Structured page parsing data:
● ● ●

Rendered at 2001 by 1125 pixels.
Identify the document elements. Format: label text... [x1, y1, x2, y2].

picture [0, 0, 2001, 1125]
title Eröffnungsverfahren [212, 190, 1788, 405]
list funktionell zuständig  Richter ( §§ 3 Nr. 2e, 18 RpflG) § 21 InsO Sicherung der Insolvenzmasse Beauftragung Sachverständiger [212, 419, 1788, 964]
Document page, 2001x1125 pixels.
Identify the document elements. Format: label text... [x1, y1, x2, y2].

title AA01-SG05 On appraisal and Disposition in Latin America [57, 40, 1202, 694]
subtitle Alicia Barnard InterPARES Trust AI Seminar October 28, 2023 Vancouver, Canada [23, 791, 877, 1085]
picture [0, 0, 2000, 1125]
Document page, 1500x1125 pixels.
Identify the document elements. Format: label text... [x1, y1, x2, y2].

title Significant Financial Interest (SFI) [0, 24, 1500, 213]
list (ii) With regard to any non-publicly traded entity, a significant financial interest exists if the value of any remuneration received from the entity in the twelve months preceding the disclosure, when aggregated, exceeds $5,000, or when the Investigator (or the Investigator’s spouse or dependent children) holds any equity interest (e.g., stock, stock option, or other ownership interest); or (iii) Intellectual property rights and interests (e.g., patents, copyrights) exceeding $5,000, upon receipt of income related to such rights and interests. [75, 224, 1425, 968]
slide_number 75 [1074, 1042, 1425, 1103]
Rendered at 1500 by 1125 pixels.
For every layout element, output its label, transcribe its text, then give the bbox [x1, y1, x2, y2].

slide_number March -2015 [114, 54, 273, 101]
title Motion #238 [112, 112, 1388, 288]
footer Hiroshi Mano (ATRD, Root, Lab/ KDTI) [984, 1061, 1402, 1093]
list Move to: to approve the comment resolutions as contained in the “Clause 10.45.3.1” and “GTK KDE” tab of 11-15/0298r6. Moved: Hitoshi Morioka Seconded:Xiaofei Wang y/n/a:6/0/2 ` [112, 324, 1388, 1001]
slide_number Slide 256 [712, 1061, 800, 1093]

● ● ●

▸ Directions: Beginning with the first line of the entries, repeat each line exactly until you have reproduced the one containing "Document page, 1500x1125 pixels.", and add nothing further.

▸ Answer to this problem:
Rendered at 2001 by 1125 pixels.
Identify the document elements. Format: label text... [x1, y1, x2, y2].

picture [0, 0, 2001, 1125]
title Eröffnungsverfahren [212, 190, 1788, 405]
list funktionell zuständig  Richter ( §§ 3 Nr. 2e, 18 RpflG) § 21 InsO Sicherung der Insolvenzmasse Beauftragung Sachverständiger [212, 419, 1788, 964]
Document page, 2001x1125 pixels.
Identify the document elements. Format: label text... [x1, y1, x2, y2].

title AA01-SG05 On appraisal and Disposition in Latin America [57, 40, 1202, 694]
subtitle Alicia Barnard InterPARES Trust AI Seminar October 28, 2023 Vancouver, Canada [23, 791, 877, 1085]
picture [0, 0, 2000, 1125]
Document page, 1500x1125 pixels.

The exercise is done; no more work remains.